Вот говорят «держать удар», имея в виду тяжкие события, драматичные, если не трагические, а держать удар счастья, держать удар переизбытка чудесного – это ведь не меньший вызов. Здесь я с этим столкнулся. И в такой степени, что чуть было не сорвался на непотребное, чуть не взмолился: господи, останови, сил нет. Но сдержался. Потому как нельзя, не приведи боже, сбудется. Уж который день по веренице миров несбыточной книги несет меня жизнь, и чья-то незримая ладонь переворачивает страницы. Лес, хижина, святилище Шивы, три отшельника, а попросту – три вжившихся в это место и преданных ему индуса. О если бы все так просто с этим лесом и хижиной. Где разговор без слов, как нитяной узор, передаваемый с пальцев на пальцы. А что нужно для понимания людьми, живущими на одном праязыке, в одном доме? Ну бывает на поверхности какая-то рябь, но где ее нет? Где действительно на одном языке говорят, ее куда больше. Три отшельника и костер. И циновка, на которой сплю у огня. Я бы тут и остался. И никаких вопросов у них – приехал, положил вещи, и все, живи, ты свой. Свой, да не свой. Ведь, черт возьми, тут не обманешь, что ты не чужестранец, это сразу тебя выдает: как ты взял чашку, как сел, встал, обернулся, откликнулся, как ты спишь, ешь. Не притвориться, не сыграть в своего. Либо вы единое, либо нет. Я и с собой настолько не был одним, единым, до этой хижины. Словом, мыслью, поступком. Сколько их, этих чужих во мне? И вот сидим мы у костра в ночи как одно, но и четверо. И выходят из лесу еще трое и, подсаживаясь к костру, вынимают из своих волшебных торб инструменты. Два музыканта и отец с дочкой лет восьми, но лицу ее, кажется, тысячелетья, а в глазах – солнце в ночи.
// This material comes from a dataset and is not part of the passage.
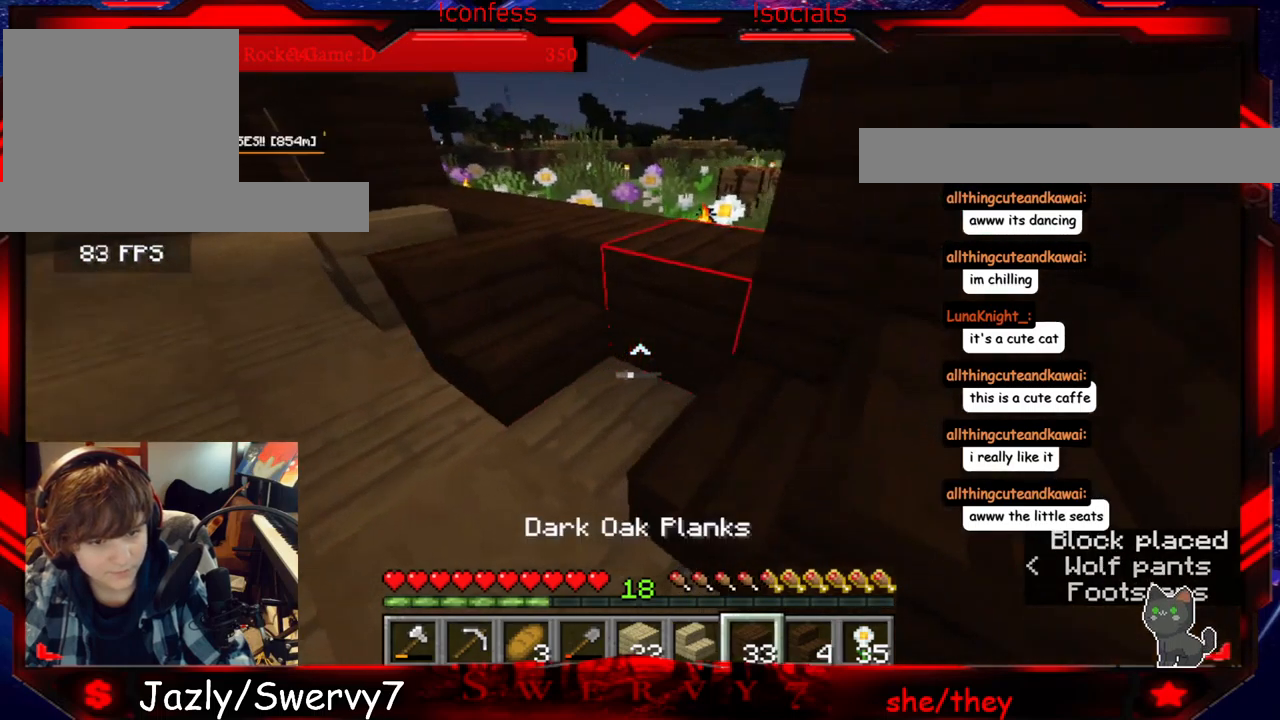
{"keys": ["a"], "mouse": ["right"], "events": [[217, "s", "up"], [350, "mouse_right", "down"]]}
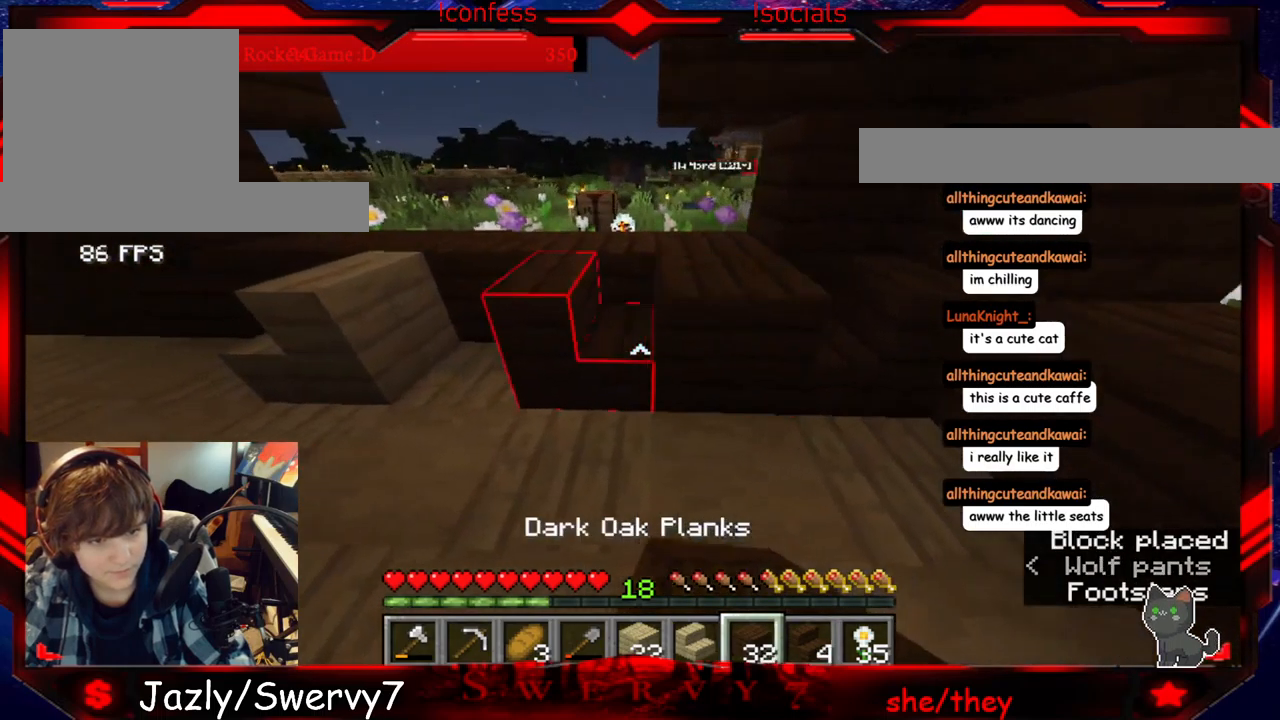
{"keys": ["a"], "mouse": [], "events": [[17, "mouse_right", "up"]]}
И вот мы сидим у огня, они поют, и где-то к исходу второго часа я чувствую, как нестерпимо уже – от этой музыки, голоса, от глаз этой девочки, от проступающих в углях костра очертаний лица… божьего. И тогда я едва не взмолился: останови, смилуйся. Хотя уж я-то, кажется, ветеран этих чудес – этих, других, разных, и вроде мог бы держать удар. Нет, ноги подкашиваются, сил нет – ни душевных, ни телесных, не метафизических. Такое чувство родства с ними, семьи, дома, мира, как никогда прежде. Где? В тридевятом царстве языка, культуры, всего на свете.